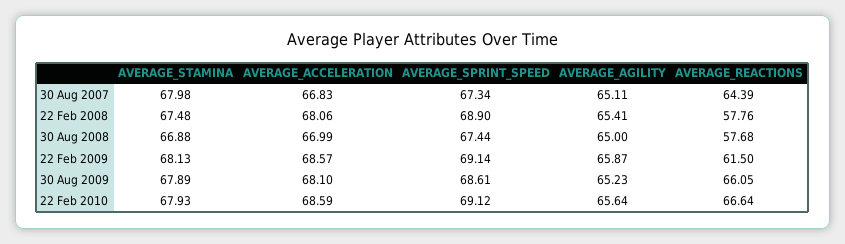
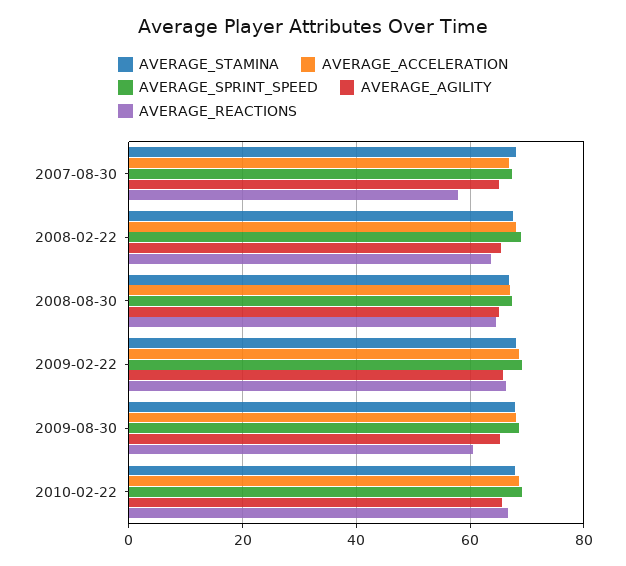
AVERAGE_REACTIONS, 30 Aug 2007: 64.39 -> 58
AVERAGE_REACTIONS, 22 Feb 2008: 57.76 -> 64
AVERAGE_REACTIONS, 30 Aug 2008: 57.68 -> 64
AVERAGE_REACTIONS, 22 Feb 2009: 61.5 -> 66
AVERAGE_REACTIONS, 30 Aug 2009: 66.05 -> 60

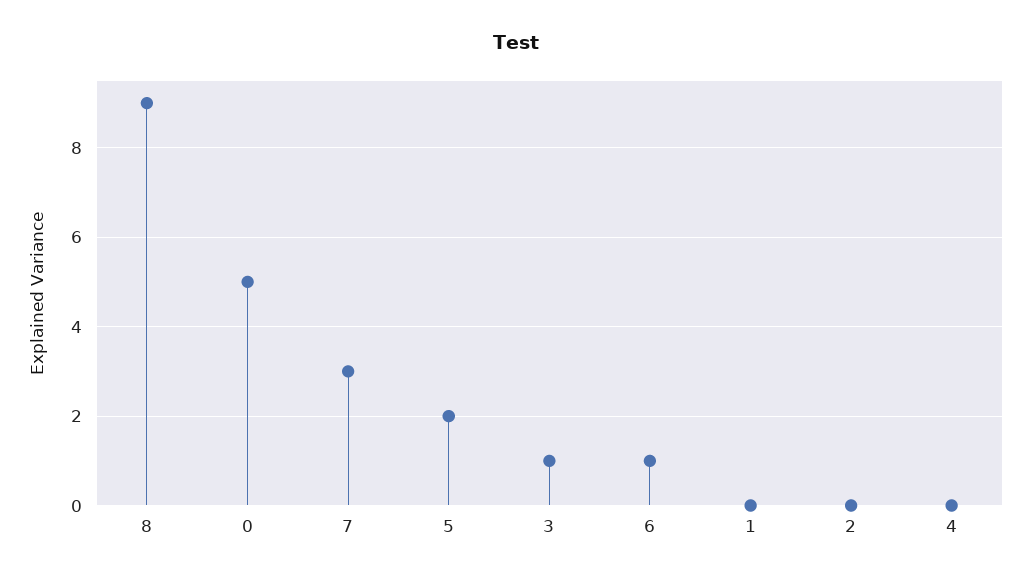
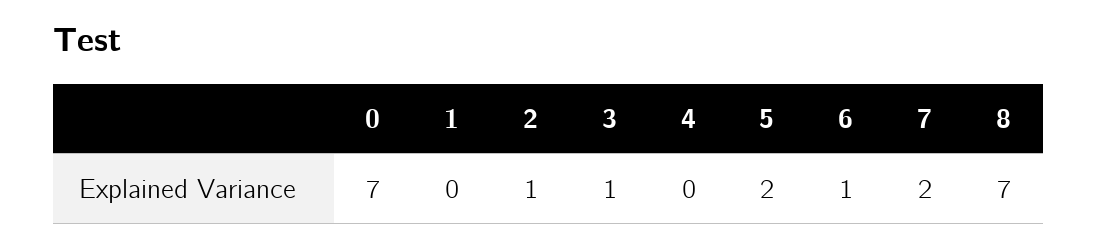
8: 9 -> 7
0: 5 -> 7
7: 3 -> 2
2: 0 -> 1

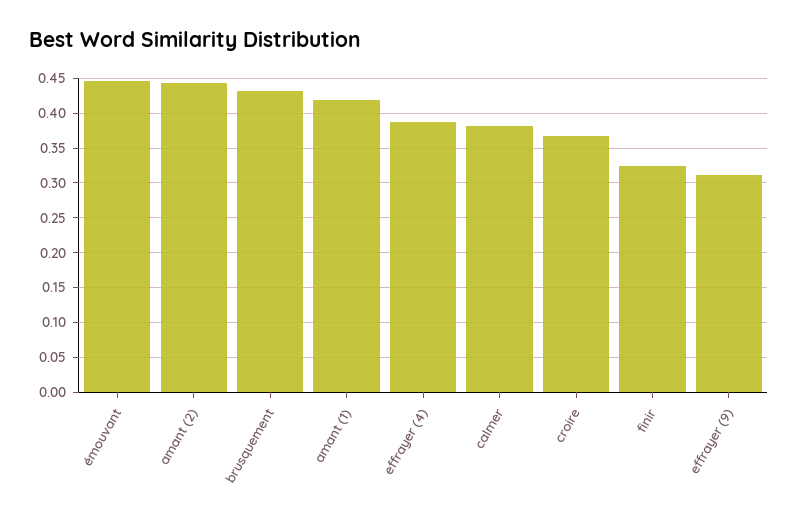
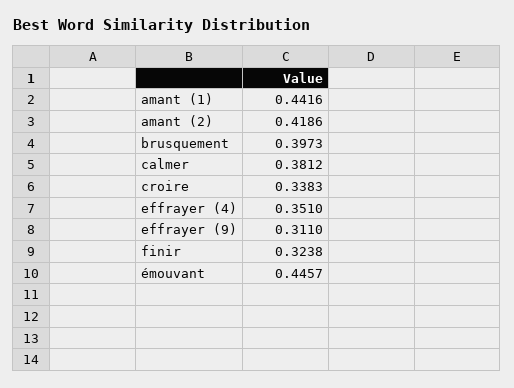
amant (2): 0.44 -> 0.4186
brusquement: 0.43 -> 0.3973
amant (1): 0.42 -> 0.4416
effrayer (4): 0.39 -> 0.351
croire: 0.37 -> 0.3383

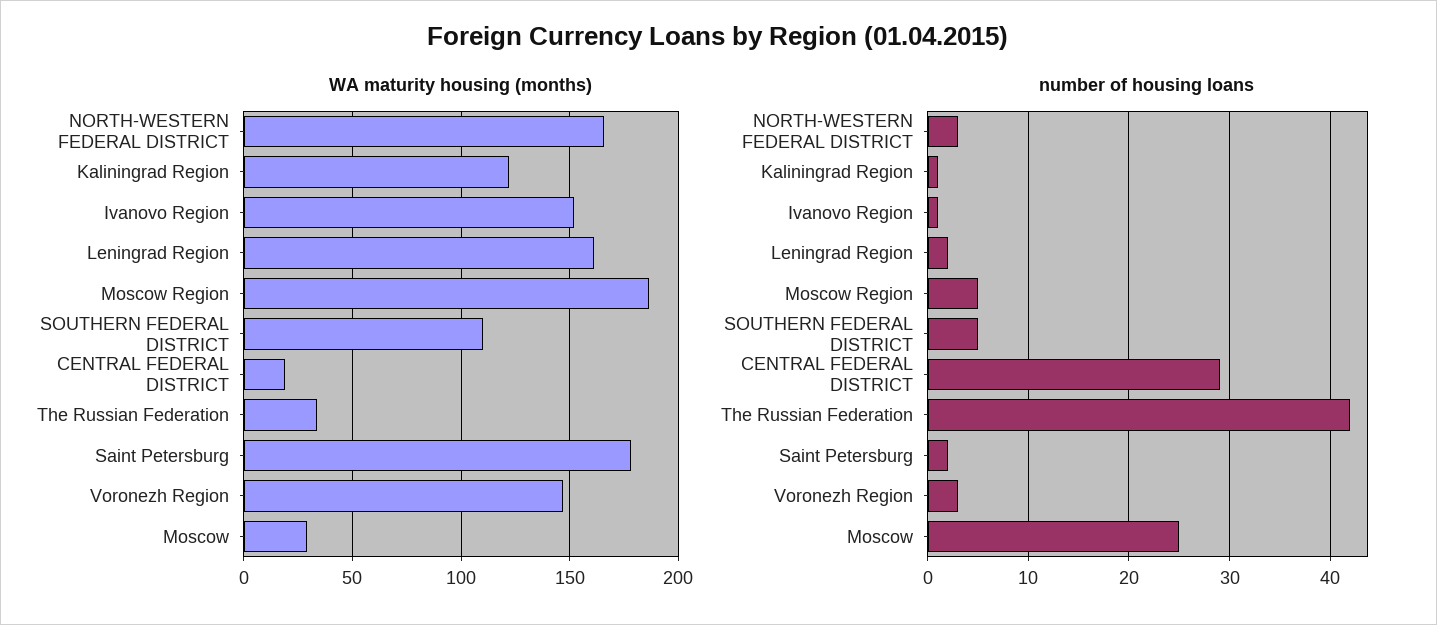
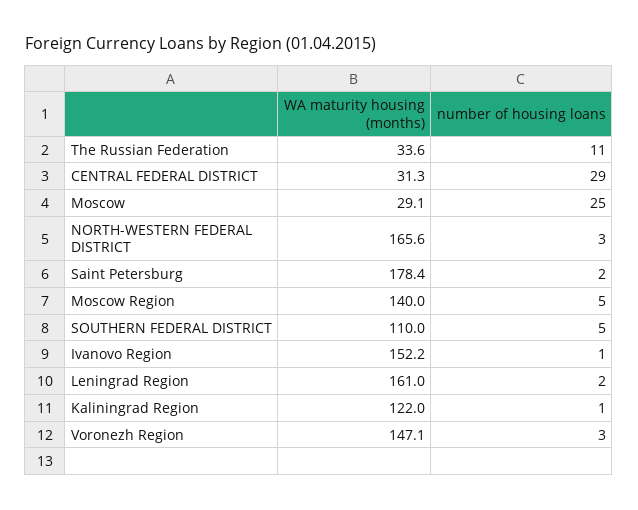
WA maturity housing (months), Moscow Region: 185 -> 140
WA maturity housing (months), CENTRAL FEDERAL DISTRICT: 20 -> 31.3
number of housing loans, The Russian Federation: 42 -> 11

◆ **Work request**
Among the entries, count the lines that hold "maturity". Reply with the count only.

◆ **Task response**
2